### SOURCE TEXT

%%

Illing’s reaction is similar to that which has all-too-frequently emerged from the overwhelmingly urban scholars and activists who have found the urban-rural divide a cause for concern in America over the decades. It was on display in Thomas Frank’s celebrated but blinkered What’s the Matter with Kansas?–a book that Wuthnow gives qualified praise to, but also criticizes as having been guided by a thesis more relevant to blue-collar urban workers in conservative states rather than actual country people, a criticism that he extends to Arlie Hochschild’s Strangers in Their Own Land  as well (pp. 2-5, 137), and other displays of that same attitude can be found all the way back through the 20th century, to H.L. Mencken and others. The fact is, being able to speak sympathetically (but not defensively!) about those whose lives have been mostly excluded from the global urbanization which industrialization and finance capitalism has increasingly made the social baseline of the whole human race–in the American case, the 30 million people who live in towns with a population of 25,000 or less–is just plain difficult. I think Wuthnow pulls it off, though, and that alone, completely aside from what can be learned from those whose voices he captures and interprets, makes The Left Behind a book worth reading with an open mind.

Why is Wuthnow’s ear so open to and respectful of what the hundreds of people that he and his graduate assistants have interviewed over the past ten years (an ongoing project that has resulted in a series of sometimes dense but always rewarding sociological and historical studies, including Remaking the Heartland, Red State Religion, and Small-Town America)? The easy answer, and probably the most accurate, is that he, unlike so many other of these commenters, has both personal memories of and an abiding, rueful fondness for the rural small-town world, particularly that version of it which emerged on the Great Plains, where he is originally from. A native Kansan, born in the 1940s, he has no illusions about the poverty and struggles which characterize those who inherited, like Laura Ingalls Wilder (whom he credits in Remaking the Heartland with having played a central role in updating the Jeffersonian vision of finding authenticity through “living in a region of farms and small towns”–Remaking, p. 69), the usually hopeless dream of achieving some kind of republican independence and self-sufficient agrarian virtue in such an unforgiving rural environment. Scattered through his books, you will find references to farmers he has known who have committed suicide, to young men who were desperately trying to hide the fact that they lived in dugouts without electricity or running water, to families who have fallen into division and anger–or fallen apart entirely–in the face of the pressures of working on a farm. Wuthnow does not sugar-coat the often circumscribed lives of those he has listened to so closely, nor has he listened to them uncritically. But neither has he dismissed out of hand the paradoxical complement to all of the above: that much, perhaps most, of America’s rural population feels pride and even a degree of confidence in their choice of a farming vocation, in their embrace of small-town life, their connection to the land. And that paradox, that ambivalence, is one he is both fascinated by and, obviously, attracted to.

%%

[Source records]
%%

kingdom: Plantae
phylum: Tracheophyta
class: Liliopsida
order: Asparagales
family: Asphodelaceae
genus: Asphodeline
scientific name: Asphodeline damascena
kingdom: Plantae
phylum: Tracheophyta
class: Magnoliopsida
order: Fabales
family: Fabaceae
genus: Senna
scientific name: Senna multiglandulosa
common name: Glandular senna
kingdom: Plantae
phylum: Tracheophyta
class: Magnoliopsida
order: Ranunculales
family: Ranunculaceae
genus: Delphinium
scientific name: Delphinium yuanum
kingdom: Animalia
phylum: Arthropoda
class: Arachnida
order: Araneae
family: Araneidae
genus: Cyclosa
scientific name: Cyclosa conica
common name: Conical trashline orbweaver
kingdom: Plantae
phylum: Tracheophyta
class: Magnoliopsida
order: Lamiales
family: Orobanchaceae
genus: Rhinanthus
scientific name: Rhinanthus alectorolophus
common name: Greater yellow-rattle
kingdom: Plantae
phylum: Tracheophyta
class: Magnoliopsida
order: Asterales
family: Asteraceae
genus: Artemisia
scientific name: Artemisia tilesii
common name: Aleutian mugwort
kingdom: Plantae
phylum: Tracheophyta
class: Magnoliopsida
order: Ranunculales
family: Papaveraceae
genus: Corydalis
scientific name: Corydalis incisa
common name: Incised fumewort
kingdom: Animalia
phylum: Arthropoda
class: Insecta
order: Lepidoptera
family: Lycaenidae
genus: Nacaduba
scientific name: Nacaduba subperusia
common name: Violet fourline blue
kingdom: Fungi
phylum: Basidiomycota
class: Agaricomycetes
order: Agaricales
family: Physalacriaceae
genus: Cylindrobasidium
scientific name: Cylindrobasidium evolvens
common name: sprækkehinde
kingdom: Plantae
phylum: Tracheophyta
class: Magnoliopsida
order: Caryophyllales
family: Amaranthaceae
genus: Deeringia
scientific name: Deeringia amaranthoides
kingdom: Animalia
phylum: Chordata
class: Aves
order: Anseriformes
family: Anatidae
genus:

%%

### SET PROBLEM A
According to the passage about Wuthnow's writing on rural America, how many Americans live in towns with a population of 25,000 or less?
### SET PROBLEM B
Extend the passage about Wuthnow's writing on rural America from the point where it stops.

### RIGHT ANSWER A
30 million

### RIGHT ANSWER B
That the present moment is internalized and responded to in paradoxical ways is one of the most important lessons one can learn from those whose lives are presented in The Left Behind. While Wuthnow uses the popular language of “rage” to talk about the Tea Party and rural America’s support for the manifestly unqualified Donald Trump, the truth, he frequently insists, is more nuanced, inconsistent, and complex–it is something which, according to Wuthnow, “even the people we talked to found it hard to understand” (p. 56). It is “a mixture of fear and anger,” a frustration at what they feel to be a fracturing of “the social expectations, relationships, and obligations that constitute the moral communities they take for granted” (p. 6). It is a “sense of loss, a feeling of grief,” one made more perplexing by the fact that for the most part the residents of rural America, far from existing in a media bubble of denial, recognize that they are “complicit….in many of these changes” (p. 56). After discussing declining and aging populations, the departure of job-providing businesses, demographic change, the global economy, environmental limitations, making due with declining standards of living, opioid addiction and meth labs and more, Wuthnow observes:

These are the difficulties that add to the sense of small towns being beleaguered. The problems are too big to handle alone, even though communities would like to be self-sufficient. Citizens want more and often contribute less in terms of volunteer time. Getting things done is less a function of local control. Rural communities have never been fully in charge of their own destinies, but the people who live in them now have reason to feel they are even less in control than in the past….A farmer in Gulfdale offered an apt summary of the situation. “I just want to have more freedom,” he said, “but I don’t know how to get that.” (pp. 91, 105)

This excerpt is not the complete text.